児童ポルノ・児童買春・児童福祉法・監護者性交・強制わいせつ・青少年条例・不正アクセス禁止法・わいせつ電磁的記録記録被告事件弁護人 奥村徹弁護士の見解(弁護士直通050-5861-8888 hp@okumura-tanaka-law.com)

性犯罪・福祉犯(監護者性交罪・強制わいせつ罪・児童ポルノ・児童買春・青少年条例・児童福祉法)の被疑者(犯人側)の弁護を担当しています。
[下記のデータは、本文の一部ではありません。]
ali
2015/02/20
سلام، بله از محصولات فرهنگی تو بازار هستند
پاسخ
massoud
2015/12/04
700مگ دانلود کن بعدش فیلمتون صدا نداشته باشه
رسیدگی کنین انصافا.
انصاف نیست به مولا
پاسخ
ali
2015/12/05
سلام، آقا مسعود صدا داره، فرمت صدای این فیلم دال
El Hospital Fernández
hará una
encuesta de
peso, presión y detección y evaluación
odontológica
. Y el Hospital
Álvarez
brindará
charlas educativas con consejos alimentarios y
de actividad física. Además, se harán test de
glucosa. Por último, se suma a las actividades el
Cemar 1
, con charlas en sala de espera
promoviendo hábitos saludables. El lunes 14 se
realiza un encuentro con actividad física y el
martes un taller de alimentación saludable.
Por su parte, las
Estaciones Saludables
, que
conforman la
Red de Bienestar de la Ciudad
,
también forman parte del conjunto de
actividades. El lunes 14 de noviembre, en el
専門家向けの情報を発信しています。

強制わいせつ罪(176条後段)等につき 匿名起訴を許容した事例(金沢地裁h29.9.4)

 報道されていない罪名で法定合議のようです。
 氏名を全く匿名にすると、被害者が何人いるのかわからなくなることがあります。

匿名起訴 女児にわいせつ 35歳に懲役5年=石川
2017.09.05 読売新聞
 小学生女児にわいせつな行為をしたなどとして強制わいせつ罪などに問われた被告(35)に対し、金沢地裁田中聖浩裁判長)は4日、懲役5年(求刑・懲役6年)の判決を言い渡した。
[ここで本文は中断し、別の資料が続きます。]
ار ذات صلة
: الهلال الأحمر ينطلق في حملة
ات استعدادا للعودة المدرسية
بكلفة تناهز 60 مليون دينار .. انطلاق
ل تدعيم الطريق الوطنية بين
 判決によると、被告は1月、富山県や石川県の駐車場に止めた車の中で、女児計2人(いずれも当時7歳)に対してわいせつな行為をし、その様子を撮影。2月には別の女児(当時8歳)をわいせつ目的で連れ去ろうとした。田中裁判長は「被害者が幼いことにつけ込んだ卑劣きわまりない犯行だ」と述べた。
 金沢地検は再被害の可能性を考慮して、被害女児の実名を伏せて起訴。地裁はこれまで、適否の判断を留保していたが、
 田中裁判長はこの日、「再被害の恐れを考慮したもので、違法ではない」と匿名での起訴を認めた。